# Document text

== Segment start ==

Log::Get().Write( "engine", "stack size: %i", lua_gettop( L ) );

lua_getglobal(L, "level");
if( lua_istable( L, -1 ) )
    Log::Get().Write( "engine", "-1 is a table" );

lua_pushnil(L);
if( lua_isnil( L, -1 ) )
    Log::Get().Write( "engine", "-1 is now nil" );
if( lua_istable( L, -2 ) )
    Log::Get().Write( "engine", "-2 is now table" );

int pred = lua_next( L, -2 );
Log::Get().Write( "engine", "pred: %i", pred );
while( pred ) {
    Log::Get().Write( "engine", "loop stuff" );
    if( lua_isnumber( L, -1 ) ) {
        int i = (int)lua_tonumber( L, -1 );
        //use number
        Log::Get().Write( "engine", "num: %i", i );
    }
    Log::Get().Write( "engine", "stack size: %i", lua_gettop( L ) );
    if( lua_istable( L, -3 ) )
        Log::Get().Write( "engine", "-3 is now table" );

    lua_pop( L, 1 );
    Log::Get().Write( "engine", "stack size: %i", lua_gettop( L ) );
    if( lua_istable( L, -2 ) )
        Log::Get().Write( "engine", "-2 is now table" );

    pred = lua_next( L, -2 );
    Log::Get().Write( "engine", "pred: %i", pred );
}
lua_pop( L, 1 );

Which gave this output:

stack size: 0
-1 is a table
-1 is now nil
-2 is now table
pred: 1
loop stuff
num: 1
stack size: 3
-3 is now table
stack size: 2
-2 is now table

Everything you said, Jesse, seems to hold true. But it still fails to go to the next iteration.

Edit2:
I tried to copy the exact code into a new project, skipping all the surrounding classes and stuff I didn't bother to include here and there it works. But here it doesn't, and it will just survive one call the lua_next.

Edit3:
I've narrowed it down a bit further now. I'm using hge as my 2D engine.

== Segment end ==

# Problem set
1. Answer these from the Lua iteration post:
(a) What name is passed to lua_getglobal?
(b) What is the first stack size shown in the output?
(c) What does the writer use as a 2D engine?
2. Transcribe the stretch of the Lua iteration post from "Everything you said, Jesse, seems" through "my 2D engine.".
The records are separate material from the Lua iteration post.

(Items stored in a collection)
== Segment start ==

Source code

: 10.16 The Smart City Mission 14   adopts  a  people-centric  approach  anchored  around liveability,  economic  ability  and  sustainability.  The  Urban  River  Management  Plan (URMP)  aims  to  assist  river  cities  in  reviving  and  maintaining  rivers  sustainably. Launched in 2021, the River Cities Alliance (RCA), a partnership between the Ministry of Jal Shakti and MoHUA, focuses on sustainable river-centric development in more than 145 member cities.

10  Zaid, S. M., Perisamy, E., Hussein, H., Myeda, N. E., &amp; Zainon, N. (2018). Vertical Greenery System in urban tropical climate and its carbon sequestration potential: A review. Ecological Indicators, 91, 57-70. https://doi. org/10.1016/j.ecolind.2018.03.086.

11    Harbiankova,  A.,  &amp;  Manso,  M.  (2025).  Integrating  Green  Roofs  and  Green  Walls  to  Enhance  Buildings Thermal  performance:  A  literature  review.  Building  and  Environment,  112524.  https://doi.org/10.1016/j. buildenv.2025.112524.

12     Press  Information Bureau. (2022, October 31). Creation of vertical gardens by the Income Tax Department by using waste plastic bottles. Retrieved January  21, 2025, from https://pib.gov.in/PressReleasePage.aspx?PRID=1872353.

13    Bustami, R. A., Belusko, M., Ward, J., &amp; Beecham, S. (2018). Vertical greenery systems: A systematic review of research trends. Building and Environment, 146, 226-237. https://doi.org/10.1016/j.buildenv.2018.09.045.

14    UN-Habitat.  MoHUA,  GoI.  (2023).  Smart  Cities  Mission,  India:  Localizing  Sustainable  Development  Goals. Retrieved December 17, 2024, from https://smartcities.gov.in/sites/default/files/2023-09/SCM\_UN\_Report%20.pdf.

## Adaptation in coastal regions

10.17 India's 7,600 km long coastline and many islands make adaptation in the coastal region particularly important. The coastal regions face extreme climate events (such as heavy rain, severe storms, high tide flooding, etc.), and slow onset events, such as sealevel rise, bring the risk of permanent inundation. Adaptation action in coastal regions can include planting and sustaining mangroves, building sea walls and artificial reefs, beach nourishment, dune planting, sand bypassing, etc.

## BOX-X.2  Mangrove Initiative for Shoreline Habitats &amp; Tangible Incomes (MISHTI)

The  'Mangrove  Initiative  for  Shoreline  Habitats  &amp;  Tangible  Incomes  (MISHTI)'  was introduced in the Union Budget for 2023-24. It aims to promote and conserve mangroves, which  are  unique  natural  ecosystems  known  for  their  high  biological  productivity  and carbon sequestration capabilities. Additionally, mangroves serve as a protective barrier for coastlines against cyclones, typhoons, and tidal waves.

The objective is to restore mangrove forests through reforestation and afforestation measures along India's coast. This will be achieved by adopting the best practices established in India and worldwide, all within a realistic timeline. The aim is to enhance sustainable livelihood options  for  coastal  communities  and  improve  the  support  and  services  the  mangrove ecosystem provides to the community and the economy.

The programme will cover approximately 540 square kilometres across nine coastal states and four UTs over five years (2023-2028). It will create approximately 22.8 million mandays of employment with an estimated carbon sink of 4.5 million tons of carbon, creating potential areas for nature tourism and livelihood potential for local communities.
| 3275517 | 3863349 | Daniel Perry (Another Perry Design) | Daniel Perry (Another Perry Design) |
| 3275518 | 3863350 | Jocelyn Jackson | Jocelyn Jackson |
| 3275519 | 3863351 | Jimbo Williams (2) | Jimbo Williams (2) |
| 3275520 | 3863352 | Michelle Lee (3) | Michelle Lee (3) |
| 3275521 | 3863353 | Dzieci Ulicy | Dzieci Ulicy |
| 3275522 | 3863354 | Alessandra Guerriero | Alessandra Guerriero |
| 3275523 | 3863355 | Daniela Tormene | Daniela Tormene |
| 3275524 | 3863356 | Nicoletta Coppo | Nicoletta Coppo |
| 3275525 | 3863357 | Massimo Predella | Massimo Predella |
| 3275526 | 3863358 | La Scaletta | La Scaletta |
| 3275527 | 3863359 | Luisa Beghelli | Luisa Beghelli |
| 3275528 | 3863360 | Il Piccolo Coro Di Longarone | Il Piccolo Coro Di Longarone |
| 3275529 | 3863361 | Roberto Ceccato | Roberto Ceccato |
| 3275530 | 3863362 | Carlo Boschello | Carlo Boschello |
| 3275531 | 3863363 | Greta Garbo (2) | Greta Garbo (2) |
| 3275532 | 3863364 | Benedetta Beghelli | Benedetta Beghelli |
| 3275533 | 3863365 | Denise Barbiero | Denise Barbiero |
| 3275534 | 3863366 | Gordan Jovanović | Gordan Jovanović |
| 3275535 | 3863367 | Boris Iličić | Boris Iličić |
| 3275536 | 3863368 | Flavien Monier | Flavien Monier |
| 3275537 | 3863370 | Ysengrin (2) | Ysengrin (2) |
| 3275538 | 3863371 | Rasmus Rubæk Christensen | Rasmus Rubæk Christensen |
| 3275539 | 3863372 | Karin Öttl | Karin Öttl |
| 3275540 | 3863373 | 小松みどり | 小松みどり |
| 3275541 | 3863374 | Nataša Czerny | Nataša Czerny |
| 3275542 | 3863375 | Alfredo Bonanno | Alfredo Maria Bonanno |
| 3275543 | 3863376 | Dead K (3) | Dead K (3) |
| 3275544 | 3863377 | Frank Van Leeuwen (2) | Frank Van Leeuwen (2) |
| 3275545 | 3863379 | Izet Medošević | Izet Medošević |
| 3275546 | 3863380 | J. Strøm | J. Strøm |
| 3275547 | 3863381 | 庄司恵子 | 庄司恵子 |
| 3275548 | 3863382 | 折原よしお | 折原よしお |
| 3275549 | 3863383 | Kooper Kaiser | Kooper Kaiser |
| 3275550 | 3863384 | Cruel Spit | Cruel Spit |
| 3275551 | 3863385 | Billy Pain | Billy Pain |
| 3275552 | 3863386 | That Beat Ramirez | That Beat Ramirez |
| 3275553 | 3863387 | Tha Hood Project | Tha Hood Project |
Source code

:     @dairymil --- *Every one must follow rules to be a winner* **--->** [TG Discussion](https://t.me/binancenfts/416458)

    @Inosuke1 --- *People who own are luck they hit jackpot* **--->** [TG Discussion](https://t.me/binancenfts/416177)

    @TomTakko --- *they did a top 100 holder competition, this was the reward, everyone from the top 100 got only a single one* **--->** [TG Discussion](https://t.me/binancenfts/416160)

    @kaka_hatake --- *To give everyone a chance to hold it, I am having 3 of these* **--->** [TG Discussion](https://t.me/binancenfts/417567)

== Segment end ==

# Answers for each item
1.
(a) "level"
(b) 0
(c) hge

2.
Everything you said, Jesse, seems to hold true. But it still fails to go to the next iteration.

Edit2:
I tried to copy the exact code into a new project, skipping all the surrounding classes and stuff I didn't bother to include here and there it works. But here it doesn't, and it will just survive one call the lua_next.

Edit3:
I've narrowed it down a bit further now. I'm using hge as my 2D engine.